A command-line utility for the class generator offers the same functionality.
Most of Oracle's XML functionality is accompanied with Java Beans that encapsulate the concepts presented earlier in this chapter. These Oracle XML TransViewer beans are provided as part of XDK for Java Beans. They facilitate the addition of graphical or visual interfaces to an XML application. The first three beans are nonvisual:
The DOM Builder bean builds a DOM tree from an XML document. It encapsulates the XML parser for Java's DOMParser class with a bean interface and extends the functionality with asynchronous parsing.
The XSL Transformer bean accepts an XML file, applies the transformation specified by an input XSL style sheet, and creates the resulting output file. When integrated with other beans, XSL Transformer enables an application to view the results of transformations immediately.
The DBAccess bean is dedicated to the storage of XML documents. This bean maintains CLOB tables that hold several XML documents. The tables manage filenames and related XML contents. DBAccess can be used by other TransViewer beans as a kind of intermediate XML storage (e.g., keeping XSL style sheets under development and transformation results).
The following beans are visual:
The Treeviewer bean displays XML documents graphically as a tree. The branches and leaves of this tree can be manipulated with a mouse.
The XML SourceView bean allows visualization of XML documents, and the editing. of XML and XSL files is displayed such that syntax is highlighted with color. Thanks to the Java Bean approach, the XML SourceView bean can easily be integrated with DOM Builder bean.

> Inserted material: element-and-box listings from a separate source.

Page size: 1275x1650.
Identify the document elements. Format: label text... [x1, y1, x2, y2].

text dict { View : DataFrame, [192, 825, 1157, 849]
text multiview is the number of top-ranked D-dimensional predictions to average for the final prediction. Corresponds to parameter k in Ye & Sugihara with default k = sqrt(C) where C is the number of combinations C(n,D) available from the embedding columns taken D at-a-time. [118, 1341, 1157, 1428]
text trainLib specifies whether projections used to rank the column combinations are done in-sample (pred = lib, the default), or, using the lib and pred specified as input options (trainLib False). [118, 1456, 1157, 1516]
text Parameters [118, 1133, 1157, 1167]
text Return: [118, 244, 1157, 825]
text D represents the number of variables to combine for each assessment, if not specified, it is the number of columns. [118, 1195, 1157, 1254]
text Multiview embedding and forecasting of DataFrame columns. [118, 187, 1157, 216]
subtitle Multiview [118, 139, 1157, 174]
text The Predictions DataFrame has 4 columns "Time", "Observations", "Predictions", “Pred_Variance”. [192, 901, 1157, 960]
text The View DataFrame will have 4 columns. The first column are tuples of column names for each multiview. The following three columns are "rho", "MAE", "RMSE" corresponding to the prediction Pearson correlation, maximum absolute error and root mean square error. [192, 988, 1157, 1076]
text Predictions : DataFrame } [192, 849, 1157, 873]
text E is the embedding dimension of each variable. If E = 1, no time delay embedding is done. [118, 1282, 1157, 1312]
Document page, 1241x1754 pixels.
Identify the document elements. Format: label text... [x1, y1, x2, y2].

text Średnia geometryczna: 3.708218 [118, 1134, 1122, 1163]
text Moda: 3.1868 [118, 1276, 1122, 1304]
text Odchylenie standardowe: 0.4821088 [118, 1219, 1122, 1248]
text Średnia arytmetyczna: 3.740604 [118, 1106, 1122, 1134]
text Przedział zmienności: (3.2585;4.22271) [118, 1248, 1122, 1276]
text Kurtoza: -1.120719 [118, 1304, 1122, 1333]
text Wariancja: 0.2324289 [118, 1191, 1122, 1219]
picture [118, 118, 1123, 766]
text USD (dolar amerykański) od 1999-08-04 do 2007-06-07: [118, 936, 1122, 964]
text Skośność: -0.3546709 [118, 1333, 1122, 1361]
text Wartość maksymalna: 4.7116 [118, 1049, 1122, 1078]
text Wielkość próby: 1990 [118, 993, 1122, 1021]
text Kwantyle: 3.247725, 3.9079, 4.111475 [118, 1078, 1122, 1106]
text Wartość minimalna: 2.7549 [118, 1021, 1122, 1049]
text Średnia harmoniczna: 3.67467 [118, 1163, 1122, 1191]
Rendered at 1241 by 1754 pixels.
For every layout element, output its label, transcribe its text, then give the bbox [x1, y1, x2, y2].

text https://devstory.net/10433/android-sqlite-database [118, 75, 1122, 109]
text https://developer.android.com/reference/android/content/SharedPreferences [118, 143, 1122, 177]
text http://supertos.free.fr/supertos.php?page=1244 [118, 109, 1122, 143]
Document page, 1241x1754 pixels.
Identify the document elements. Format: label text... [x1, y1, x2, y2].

Hence, it allows for pre- and post-parsing visualization.
DBViewer is a Java Bean that can be used to display the results of database queries as XML documents in a scrollable swing panel. XSL style sheets can easily be applied to modify the shape of result.
XML Transform Panel is a bean that applies XSL transformations on XML documents and shows the result. It allows the editing of XML and XSL files.